Hi - thanks for the replies. They are in due to the fact that they started lambing when we were away on holiday 2 weeks ago, and my mother who was looking after the animals panicked, and called the local farmer, who then put them in the stables so he could help over the next week. It was our first experience of lambing, and he was often coming up in the evenings, so it was just easier to work. I want to get them out as soon as possible, but we are having to re-fence a paddock we want to put them in because of the lambs being so small. We are hoping they will be out next week, and then it will be problem solved!
It's just while they are in I have been worrying. We have only had the ewe's for about 3? months, so haven't really experienced having winter feeding.
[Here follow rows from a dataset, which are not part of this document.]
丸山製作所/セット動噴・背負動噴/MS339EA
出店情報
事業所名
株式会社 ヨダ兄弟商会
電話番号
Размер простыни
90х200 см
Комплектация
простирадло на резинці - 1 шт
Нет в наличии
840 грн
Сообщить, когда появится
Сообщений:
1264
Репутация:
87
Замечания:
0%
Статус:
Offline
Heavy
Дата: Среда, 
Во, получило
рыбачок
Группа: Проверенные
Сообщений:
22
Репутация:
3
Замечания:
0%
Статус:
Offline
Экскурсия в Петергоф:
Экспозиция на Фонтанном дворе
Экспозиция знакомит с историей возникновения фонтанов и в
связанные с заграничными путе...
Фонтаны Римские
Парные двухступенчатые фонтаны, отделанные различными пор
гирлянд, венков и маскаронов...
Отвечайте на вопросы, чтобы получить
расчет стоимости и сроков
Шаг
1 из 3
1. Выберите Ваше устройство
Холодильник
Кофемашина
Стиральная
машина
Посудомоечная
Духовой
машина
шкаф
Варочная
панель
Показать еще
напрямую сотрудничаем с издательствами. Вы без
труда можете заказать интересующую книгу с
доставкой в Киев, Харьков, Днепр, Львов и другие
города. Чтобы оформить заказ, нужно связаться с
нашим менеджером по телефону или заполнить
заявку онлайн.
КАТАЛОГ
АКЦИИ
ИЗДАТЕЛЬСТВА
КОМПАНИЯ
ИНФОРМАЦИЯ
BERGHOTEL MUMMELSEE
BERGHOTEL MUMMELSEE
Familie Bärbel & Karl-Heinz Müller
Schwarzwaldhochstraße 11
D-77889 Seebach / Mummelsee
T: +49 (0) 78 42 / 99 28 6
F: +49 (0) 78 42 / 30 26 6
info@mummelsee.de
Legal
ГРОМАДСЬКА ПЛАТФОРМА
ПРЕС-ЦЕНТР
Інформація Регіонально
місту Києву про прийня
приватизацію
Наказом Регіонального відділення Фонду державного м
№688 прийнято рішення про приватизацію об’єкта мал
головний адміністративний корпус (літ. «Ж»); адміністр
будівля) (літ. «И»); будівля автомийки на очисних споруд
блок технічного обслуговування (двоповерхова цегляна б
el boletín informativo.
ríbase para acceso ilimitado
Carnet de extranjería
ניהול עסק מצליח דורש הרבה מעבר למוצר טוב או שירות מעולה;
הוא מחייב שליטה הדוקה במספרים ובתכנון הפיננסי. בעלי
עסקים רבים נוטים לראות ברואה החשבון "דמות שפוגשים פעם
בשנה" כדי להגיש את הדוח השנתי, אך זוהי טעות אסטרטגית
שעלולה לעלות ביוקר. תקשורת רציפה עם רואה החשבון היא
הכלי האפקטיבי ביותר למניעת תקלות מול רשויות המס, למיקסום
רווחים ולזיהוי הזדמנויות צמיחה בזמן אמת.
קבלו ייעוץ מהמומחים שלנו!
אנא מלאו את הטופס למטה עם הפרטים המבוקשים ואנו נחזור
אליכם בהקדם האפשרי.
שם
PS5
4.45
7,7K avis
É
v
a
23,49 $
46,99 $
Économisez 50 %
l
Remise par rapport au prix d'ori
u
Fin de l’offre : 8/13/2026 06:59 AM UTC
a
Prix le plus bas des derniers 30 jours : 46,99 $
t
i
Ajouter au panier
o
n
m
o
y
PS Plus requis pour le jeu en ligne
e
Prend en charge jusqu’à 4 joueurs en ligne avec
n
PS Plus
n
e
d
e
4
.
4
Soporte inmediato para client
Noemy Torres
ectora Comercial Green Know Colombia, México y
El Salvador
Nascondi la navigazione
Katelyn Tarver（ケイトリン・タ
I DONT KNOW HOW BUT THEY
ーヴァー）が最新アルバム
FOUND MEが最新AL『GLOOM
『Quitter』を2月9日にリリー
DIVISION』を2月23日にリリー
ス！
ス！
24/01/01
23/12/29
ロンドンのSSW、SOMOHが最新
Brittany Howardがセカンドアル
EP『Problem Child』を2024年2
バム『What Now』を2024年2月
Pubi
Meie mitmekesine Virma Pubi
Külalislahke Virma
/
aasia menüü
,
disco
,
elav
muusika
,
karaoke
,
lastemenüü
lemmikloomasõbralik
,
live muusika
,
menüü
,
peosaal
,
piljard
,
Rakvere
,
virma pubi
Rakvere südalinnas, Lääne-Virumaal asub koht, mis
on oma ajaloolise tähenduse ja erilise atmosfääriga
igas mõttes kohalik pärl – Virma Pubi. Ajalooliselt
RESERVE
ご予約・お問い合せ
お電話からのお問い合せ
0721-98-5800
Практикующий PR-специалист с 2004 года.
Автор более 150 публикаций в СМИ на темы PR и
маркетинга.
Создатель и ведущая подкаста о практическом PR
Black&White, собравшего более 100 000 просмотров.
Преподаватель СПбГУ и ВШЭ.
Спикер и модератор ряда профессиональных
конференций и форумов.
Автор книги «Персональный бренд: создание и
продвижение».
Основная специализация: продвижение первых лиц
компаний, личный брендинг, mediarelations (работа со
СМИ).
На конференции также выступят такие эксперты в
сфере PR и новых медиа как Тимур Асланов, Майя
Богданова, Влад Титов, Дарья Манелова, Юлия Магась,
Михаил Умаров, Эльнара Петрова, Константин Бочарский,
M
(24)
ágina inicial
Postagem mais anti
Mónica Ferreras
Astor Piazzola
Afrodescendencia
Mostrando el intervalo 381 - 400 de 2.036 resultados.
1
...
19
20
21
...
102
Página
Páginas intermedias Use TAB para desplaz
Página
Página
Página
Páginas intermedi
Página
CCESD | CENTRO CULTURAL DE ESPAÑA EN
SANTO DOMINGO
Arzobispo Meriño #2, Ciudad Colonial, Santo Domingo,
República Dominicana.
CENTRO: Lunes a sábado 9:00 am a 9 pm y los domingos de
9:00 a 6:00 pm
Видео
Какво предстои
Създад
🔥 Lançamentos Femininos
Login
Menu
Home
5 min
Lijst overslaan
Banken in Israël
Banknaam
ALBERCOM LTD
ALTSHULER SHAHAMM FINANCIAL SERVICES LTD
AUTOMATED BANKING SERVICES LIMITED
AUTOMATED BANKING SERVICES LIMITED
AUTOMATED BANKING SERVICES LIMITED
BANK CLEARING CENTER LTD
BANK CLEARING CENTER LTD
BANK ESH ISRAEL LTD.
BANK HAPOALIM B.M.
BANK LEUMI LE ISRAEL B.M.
They have just been on the scrub in our marl pit up until lambing. (We didn't even know there was a possibility they could have been pregnant, as we were not told they had been running with a ram when they were purchased). The copper problem was probably caused by previous owners of our wether. He was a stray so nothing was known about his past, and also in the animal shelter he came from, he was rotated in a paddock there with a pig, for a short time. There is no slurry where they graze as it is not a paddock, it is a wilderness of an abandoned marl pit, so full of gorse, trees, bramble, with smatterings of grass. Impossible to spread anything on really.
So I will just stick with the hay and the tubron then. Thanks so much.